Financial abuse occurs in 98% of abusive relationships. This can range from limiting access to credit, to withholding assets so a victim can’t escape, to ruining a victim’s credit score. Seven out of eight women who leave an abusive relationship return, and many do so for financial reasons. Everyone with bad or limited credit faces the challenge of rebuilding their payment histories, but victims of domestic violence must also consider their safety and their financial independence.
Opportunities for abuse of credit in a relationship
- A batterer often runs up credit card debt or fails to make his payments on time. The same personality traits that lead him to abuse can express themselves in financial mismanagement.
- Abusers often hide or misuse the victim’s funds without her knowledge.
- If the victim does not earn an income, the batterer can completely restrict her access to credit by refusing to co-sign a loan.
- In a marriage, the abuser can put the victim’s name on loans without her knowledge.
- Debt or missed payments on a joint account reflect on all signers, not just the person who incurred the debt. Abusers sometimes sign their children up for credit cards and co-sign the loans, running up debt and ruining the children’s credit scores before they are financially independent.
Financial dangers when leaving an abusive relationship
- An abuser can use the victim’s credit card statements to track her down, especially if they share a joint account.

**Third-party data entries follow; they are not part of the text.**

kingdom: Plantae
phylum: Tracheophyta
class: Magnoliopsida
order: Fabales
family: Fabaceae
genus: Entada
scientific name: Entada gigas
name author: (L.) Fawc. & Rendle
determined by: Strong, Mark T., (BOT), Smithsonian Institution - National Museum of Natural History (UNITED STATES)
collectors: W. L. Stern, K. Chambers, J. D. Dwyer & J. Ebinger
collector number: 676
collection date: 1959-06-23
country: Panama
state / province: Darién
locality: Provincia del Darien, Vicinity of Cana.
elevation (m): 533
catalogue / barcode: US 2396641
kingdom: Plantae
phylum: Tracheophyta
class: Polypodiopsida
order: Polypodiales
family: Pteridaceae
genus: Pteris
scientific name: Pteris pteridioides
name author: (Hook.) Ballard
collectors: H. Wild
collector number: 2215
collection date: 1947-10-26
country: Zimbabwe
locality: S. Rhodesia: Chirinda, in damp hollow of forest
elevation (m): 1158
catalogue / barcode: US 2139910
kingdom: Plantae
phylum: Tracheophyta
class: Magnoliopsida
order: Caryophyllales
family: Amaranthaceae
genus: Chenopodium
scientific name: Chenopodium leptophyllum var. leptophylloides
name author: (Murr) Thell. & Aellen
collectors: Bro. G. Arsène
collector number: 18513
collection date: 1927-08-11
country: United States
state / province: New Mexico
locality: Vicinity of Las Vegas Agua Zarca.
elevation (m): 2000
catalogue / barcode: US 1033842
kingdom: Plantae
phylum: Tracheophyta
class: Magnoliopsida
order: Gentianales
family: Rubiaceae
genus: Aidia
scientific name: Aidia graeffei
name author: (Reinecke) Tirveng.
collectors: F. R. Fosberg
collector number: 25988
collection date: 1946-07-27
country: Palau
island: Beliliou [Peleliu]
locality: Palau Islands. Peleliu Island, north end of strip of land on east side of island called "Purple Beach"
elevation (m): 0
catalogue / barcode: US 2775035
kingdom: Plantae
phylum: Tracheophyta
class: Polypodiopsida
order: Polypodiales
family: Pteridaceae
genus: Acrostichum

- If the abuser knows the victim’s social security number, he can see recent inquiries into her credit history, potentially revealing her location.
- Even if the victim divorces the abuser and a judge orders him to pay off all debts, he may use the outstanding debt as a way to tie her to him.
- An abuser can drain the funds in a joint account, leaving the victim financially limited.
- Even though a judge may order the abuser solely responsible for any debts, credit card companies may disregard the mandate and come after the victim.
Access to credit after the CARD Act
The Credit CARD Act of 2009, which reformed how lenders issue and set the terms of credit cards, has a significant impact on stay-at-home spouses who don’t earn an income. Before the act, an applicant could borrow against her household income, which includes her spouse’s earnings, without her spouse having to co-sign the loan. Now, she can only put down her individual earnings, so if she doesn’t draw an income, she can only qualify for a credit card if her spouse is a co-signer. For victims of domestic abuse who aren’t working, this law severely restricts their access to credit. They must either avoid credit cards altogether, hurting their credit score and access to funds, or open a joint account with their abusers. However, the CARD Act’s individual income provision does not apply to secured credit cards, so anyone who can make the down payment can qualify.
What to do if you’re in or just leaving an abusive relationship
- If it’s safe to do so, transfer your assets (income, inheritance, savings) to a separate bank account.
- Keep a copy of all important papers, such as your bank statements, birth and marriage certificates, and documents related to joint assets. Store at least one copy outside the house.
- Try to safely assess the household’s finances: where the assets are, what debts you have, and what accounts have your name on them.
- When you leave the relationship, change all of your PINs. Don’t use codes that the abuser might guess, like birthdays.
What to do if you’re out of the relationship
When you’ve left an abusive relationship, you should focus on rehabilitating your credit score and keeping yourself safe and financially independent.
- If you are still liable for any debts, send a copy of any court orders to the credit card issuer and to all three major credit reporting agencies (Equifax, Experian and TransUnion). Sometimes, explaining extenuating circumstances can help you qualify for a credit card despite a low FICO score.
- Work to rehabilitate your credit score by taking out a credit card and using it responsibly. If you can’t qualify for a regular credit card, you can get a secured credit card. These require you to post collateral upfront, usually $200 or more, and help to build your credit score. Almost anyone who can post the upfront deposit will qualify for a secured card from Capital One, Household Bank, or Orchard Bank.
- Credit unions are a good resource for low interest or secured credit cards, as many of these not-for-profit institutions reach out to those with less-than-stellar credit.
- You may not be able to get by on cash alone, especially if you need to make online payments. If it’s safe, get a checking account and store your assets there.
- If you think that revealing your social security number and other personal information will put you in danger, you can buy a one-time-use prepaid debit card. These cards are untraceable, and can be purchased at most CVS, Walmart and Safeway stores.